Concentrating primarily on acute stroke and traumatic brain injury, Stead is the co-principal investigator for a clinical trial in mild and moderate traumatic brain injury at UF being done in association with Banyan Biomarkers Inc., a UF spinoff company.

She is also the principal investigator for the UF Department of Emergency Medicine’s traumatic brain injury and acute stroke registries.

“Sometimes a disease or condition doesn’t get the attention it deserves until there is a champion for it,” Stead said, adding that she is working to establish the Center for Brain Injury Research and Education, an interdisciplinary, cross-college project that would combine the efforts of UF clinicians, educators and researchers working on the different aspects of care for patients with traumatic brain injuries.

Prior to coming to UF, Stead was a professor of emergency medicine and neurosurgery at the University of Rochester School of Medicine and Dentistry from 2008 until 2010. Before that, she served as professor of emergency medicine and chair for the division of emergency medicine research at the Mayo Clinic College of Medicine, where she became the first full professor of emergency medicine in the history of the college.

According to the Brain Injury Association of Florida Inc., about 210,000 people in the state have been disabled by traumatic brain injuries. Such injuries are also among the most common received by U.S. soldiers serving in Iraq and Afghanistan.

“One of the reasons I wanted to partner with UF was to increase the awareness and visibility of brain injury,” Toral said. “There is a direct correlation between access to resources and improved outcomes in persons with traumatic brain injuries.”

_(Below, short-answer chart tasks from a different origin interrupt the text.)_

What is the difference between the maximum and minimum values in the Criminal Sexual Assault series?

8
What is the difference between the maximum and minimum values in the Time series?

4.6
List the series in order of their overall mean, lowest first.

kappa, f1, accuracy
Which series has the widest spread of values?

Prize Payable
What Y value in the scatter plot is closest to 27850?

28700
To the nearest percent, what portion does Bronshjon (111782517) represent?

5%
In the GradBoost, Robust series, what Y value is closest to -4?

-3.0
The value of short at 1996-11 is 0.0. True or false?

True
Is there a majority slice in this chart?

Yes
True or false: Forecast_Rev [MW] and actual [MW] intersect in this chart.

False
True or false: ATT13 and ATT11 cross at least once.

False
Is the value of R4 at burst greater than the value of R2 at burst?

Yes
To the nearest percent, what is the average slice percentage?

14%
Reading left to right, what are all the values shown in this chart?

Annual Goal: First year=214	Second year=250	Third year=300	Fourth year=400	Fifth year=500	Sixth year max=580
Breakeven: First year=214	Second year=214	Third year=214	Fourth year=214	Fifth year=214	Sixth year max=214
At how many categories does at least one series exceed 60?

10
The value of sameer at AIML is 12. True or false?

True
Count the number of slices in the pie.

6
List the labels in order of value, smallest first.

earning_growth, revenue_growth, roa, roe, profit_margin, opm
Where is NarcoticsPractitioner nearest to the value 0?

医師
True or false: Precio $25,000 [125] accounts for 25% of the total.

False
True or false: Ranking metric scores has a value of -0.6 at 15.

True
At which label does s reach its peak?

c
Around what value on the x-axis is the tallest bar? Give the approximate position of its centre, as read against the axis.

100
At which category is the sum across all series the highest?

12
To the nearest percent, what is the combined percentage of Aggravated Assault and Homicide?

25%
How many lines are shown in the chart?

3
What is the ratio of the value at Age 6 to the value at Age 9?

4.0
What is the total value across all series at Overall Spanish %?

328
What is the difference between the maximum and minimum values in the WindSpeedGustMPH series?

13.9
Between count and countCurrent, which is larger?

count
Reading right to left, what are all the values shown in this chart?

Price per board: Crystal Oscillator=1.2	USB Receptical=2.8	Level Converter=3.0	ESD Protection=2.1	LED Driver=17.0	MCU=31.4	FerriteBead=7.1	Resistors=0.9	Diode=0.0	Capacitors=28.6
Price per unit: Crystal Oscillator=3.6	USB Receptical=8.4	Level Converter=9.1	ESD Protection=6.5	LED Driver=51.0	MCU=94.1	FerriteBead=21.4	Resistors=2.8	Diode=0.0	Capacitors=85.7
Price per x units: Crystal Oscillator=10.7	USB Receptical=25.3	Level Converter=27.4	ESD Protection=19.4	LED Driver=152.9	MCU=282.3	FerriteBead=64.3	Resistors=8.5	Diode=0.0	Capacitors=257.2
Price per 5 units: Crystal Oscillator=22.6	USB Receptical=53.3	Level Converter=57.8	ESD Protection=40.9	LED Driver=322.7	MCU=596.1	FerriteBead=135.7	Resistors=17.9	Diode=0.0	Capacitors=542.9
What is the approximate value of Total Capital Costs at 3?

Often insurance only covers initial care, he said, although many traumatic brain injury survivors need years of costly therapy and round-the-clock care.

“Over the years, my frustration has been once they are discharged from the hospital, many of them fall through the cracks,” he said.

Toral hopes his gift encourages more donations for traumatic brain injury research and the center at UF. He envisions the center as a place where traumatic brain injury patients will be able to get multidisciplinary care and benefit from the research the college is doing.

Toral earned his Juris Doctorate degree in 1992 from Nova Southeastern University Shepard Broad Law School Center. He has served as an assistant state attorney in Broward County from 1992 to 1993. He also spent two years working at a large private practice in Hollywood, Fla., before launching his own practice in 1995.

Toral is immediate past president of the Brain Injury Association of Florida and serves on the Sarah Jane Brain Project National Legal Advisory Board. He served on the board of the Brain Injury Association of America and is a past member of the University of Miami/Jackson Memorial Hospital Pediatric Brain and Spinal Cord Injury Advisory Board.